→ Extracted data entries
-=-=-=-=-
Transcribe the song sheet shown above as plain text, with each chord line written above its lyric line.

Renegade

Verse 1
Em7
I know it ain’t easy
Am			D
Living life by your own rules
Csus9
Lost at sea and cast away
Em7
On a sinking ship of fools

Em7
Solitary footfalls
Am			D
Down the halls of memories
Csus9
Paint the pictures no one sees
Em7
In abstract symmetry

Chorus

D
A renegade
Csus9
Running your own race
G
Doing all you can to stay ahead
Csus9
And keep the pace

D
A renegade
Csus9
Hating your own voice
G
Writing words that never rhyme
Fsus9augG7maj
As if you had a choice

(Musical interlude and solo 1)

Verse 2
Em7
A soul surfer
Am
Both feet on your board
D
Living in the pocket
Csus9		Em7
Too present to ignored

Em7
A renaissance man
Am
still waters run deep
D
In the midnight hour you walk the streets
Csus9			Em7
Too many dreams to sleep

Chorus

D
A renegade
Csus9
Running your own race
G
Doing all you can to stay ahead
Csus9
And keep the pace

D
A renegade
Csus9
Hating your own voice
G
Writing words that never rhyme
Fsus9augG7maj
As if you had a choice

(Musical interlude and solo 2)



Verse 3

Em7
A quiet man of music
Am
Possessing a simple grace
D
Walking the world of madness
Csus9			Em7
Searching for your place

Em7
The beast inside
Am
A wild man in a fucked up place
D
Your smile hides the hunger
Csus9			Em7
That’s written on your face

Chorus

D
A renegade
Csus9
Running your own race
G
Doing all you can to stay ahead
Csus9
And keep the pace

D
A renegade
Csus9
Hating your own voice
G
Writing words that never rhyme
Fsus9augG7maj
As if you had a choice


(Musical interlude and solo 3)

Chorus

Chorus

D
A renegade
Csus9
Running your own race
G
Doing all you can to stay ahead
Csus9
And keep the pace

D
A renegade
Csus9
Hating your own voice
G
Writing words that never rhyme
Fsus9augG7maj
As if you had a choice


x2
-=-=-=-=-
→ Exercise instructions
Reproduce the rows above, substituting "Cadd9" for every occurrence of "Csus9" and leaving everything else unchanged.

→ Result
Transcribe the song sheet shown above as plain text, with each chord line written above its lyric line.

Renegade

Verse 1
Em7
I know it ain’t easy
Am			D
Living life by your own rules
Cadd9
Lost at sea and cast away
Em7
On a sinking ship of fools

Em7
Solitary footfalls
Am			D
Down the halls of memories
Cadd9
Paint the pictures no one sees
Em7
In abstract symmetry

Chorus

D
A renegade
Cadd9
Running your own race
G
Doing all you can to stay ahead
Cadd9
And keep the pace

D
A renegade
Cadd9
Hating your own voice
G
Writing words that never rhyme
Fsus9augG7maj
As if you had a choice

(Musical interlude and solo 1)

Verse 2
Em7
A soul surfer
Am
Both feet on your board
D
Living in the pocket
Cadd9		Em7
Too present to ignored

Em7
A renaissance man
Am
still waters run deep
D
In the midnight hour you walk the streets
Cadd9			Em7
Too many dreams to sleep

Chorus

D
A renegade
Cadd9
Running your own race
G
Doing all you can to stay ahead
Cadd9
And keep the pace

D
A renegade
Cadd9
Hating your own voice
G
Writing words that never rhyme
Fsus9augG7maj
As if you had a choice

(Musical interlude and solo 2)



Verse 3

Em7
A quiet man of music
Am
Possessing a simple grace
D
Walking the world of madness
Cadd9			Em7
Searching for your place

Em7
The beast inside
Am
A wild man in a fucked up place
D
Your smile hides the hunger
Cadd9			Em7
That’s written on your face

Chorus

D
A renegade
Cadd9
Running your own race
G
Doing all you can to stay ahead
Cadd9
And keep the pace

D
A renegade
Cadd9
Hating your own voice
G
Writing words that never rhyme
Fsus9augG7maj
As if you had a choice


(Musical interlude and solo 3)

Chorus

Chorus

D
A renegade
Cadd9
Running your own race
G
Doing all you can to stay ahead
Cadd9
And keep the pace

D
A renegade
Cadd9
Hating your own voice
G
Writing words that never rhyme
Fsus9augG7maj
As if you had a choice


x2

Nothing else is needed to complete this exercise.